The support you need will come from unexpected places.
Here's a dirty secret: your greatest advocates might not include your extended family. It's not that they're bad people, really. (That's for you to determine, probably at Thanksgiving dinner.) But taken as a group, family members are no more inclined to understand the kind of world that you and your kids live in, or how different that world is from theirs, than anyone else. They may come around one day, or they might never completely get it.

What you will likely learn is that for us, the term "family" can mean a great many things. The friends who get it are your family now. And that is a very, very good thing. Nurture those relationships. You can try with all you are to make the world understand your kid, but in the end, only some will. Hang onto those few with all your might.

When you have a teenager with a disability, you will still get to deal with all the awful teenaged Lord of the Flies-craziness. But it will be very different for your child, and you should be prepared for that.
The little girl I described in my memoir has disappeared entirely. She's been replaced by a gangly, leggy teenager. For the first time, I can see the young woman she's going to be. Schuyler's disability is largely invisible, and despite my genetic contributions to the contrary, she is growing into a beautiful young woman. She catches the eye of boys her age, which of course makes me a little crazy, but as they watch closely and hear her strange speech, they often withdraw their attention, which breaks my heart right in two. One day, there will be a boy or a girl who will see her for who she is, and it will turn out that she was exactly who they were looking for. I believe that, with all my heart.

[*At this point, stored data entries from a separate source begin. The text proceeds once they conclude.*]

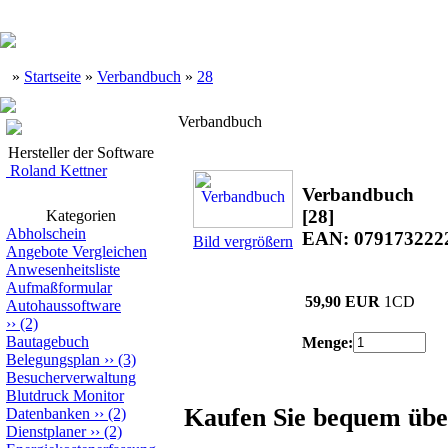
»
Startseite
»
Verbandbuch
»
28
Verbandbuch
Hersteller der Software
Roland Kettner
Verbandbuch
[28]
Kategorien
Abholschein
EAN: 079173222
Bild vergrößern
Angebote Vergleichen
Anwesenheitsliste
Aufmaßformular
59,90 EUR
1CD
Autohaussoftware
››
(2)
Bautagebuch
Menge:
Belegungsplan
››
(3)
Besucherverwaltung
Blutdruck Monitor
Kaufen Sie bequem übe
Datenbanken
››
(2)
Dienstplaner
››
(2)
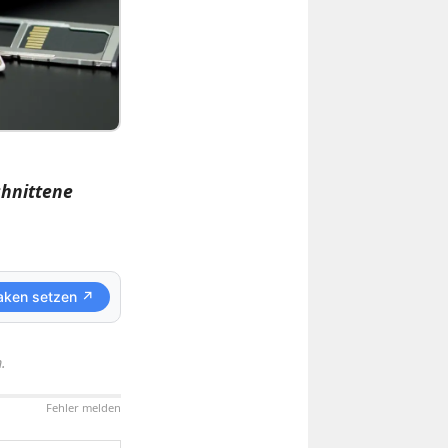
chnittene
aken setzen ↗
.
Fehler melden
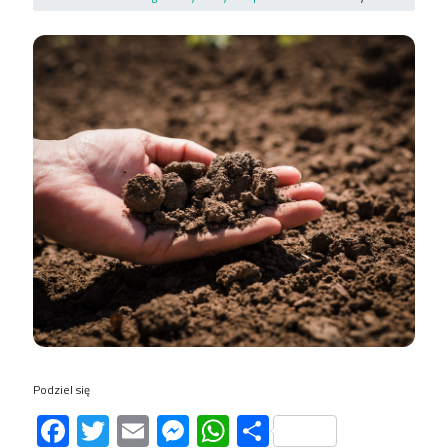
Podziel się
Facebook
Twitter
Email
Messenger
WhatsApp
Share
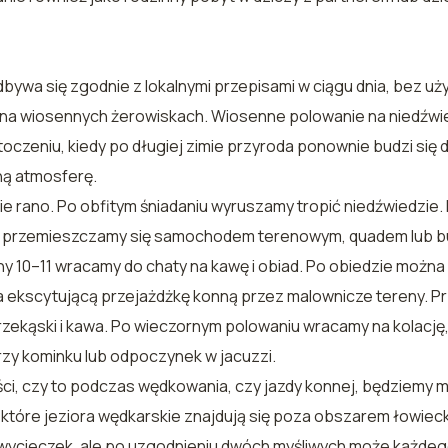
dbywa się zgodnie z lokalnymi przepisami w ciągu dnia, bez u
na wiosennych żerowiskach. Wiosenne polowanie na niedźwie
czeniu, kiedy po długiej zimie przyroda ponownie budzi się d
zną atmosferę.
e rano. Po obfitym śniadaniu wyruszamy tropić niedźwiedzie. 
i przemieszczamy się samochodem terenowym, quadem lub bu
ny 10–11 wracamy do chaty na kawę i obiad. Po obiedzie moż
na ekscytującą przejażdżkę konną przez malownicze tereny. 
ekąski i kawa. Po wieczornym polowaniu wracamy na kolację, n
zy kominku lub odpoczynek w jacuzzi.
, czy to podczas wędkowania, czy jazdy konnej, będziemy m
Niektóre jeziora wędkarskie znajdują się poza obszarem łowie
ycieczek, ale po uzgodnieniu dwóch myśliwych może każdeg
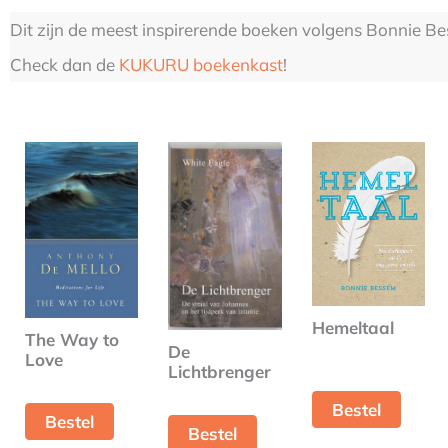
Dit zijn de meest inspirerende boeken volgens Bonnie Be
Check dan de
KUKURU boekenkast
!
Hemeltaal
The Way to
De
Love
Lichtbrenger
Bestel
Bestel
Bestel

Puberty is the bane of every teenager's existence, but for Schuyler, it brings extra confusion about her emotions and how they figure into a world that she already doesn't entirely understand. Perhaps more importantly, it brings seizures. Hormonal changes can wreak emotional havoc for kids with disabilities. As a father, you might not understand what's going on. The secret is that you don't need to understand. You only need to be ready for anything, and keep your love patient and as unconditional as you can.

You can't be too afraid of failing, because you're going to fail. Probably a lot. It's how you'll learn.
There's an important corollary to this point. You can't be afraid to let your kid fail, either. For the exact same reason.

When you're broken, your child will almost certainly know it. It's probably better to face that with him or her, with frankness and vulnerability, than to try to put on a happy front.
I might differ from some parents on this point. Not every special needs child is ready for vulnerable parents. I get that.

For my daughter, burying my own sadness when it visits me isn't just the wrong approach. It would be an exercise in futility. Schuyler is emotionally the most intuitive human being I have ever known. When I'm feeling sad or lost or disposable, she recognizes it immediately. If I tried to sugarcoat my emotions, she would know. And in the absence of honest dialogue, I wonder if she might conclude that she's the cause of my sadness. Which she never, ever is.

In the end, there are only two things that I can promise my daughter without fail. I can promise her love, and the truth. One of these is much, much easier to give her with any real consistency. But both are key to being the best father I can be to her. I'm not a great father, and I'm not even sure I'm a very good one. But if I can at least give her those two things, even when I fail at the others, I might be good enough.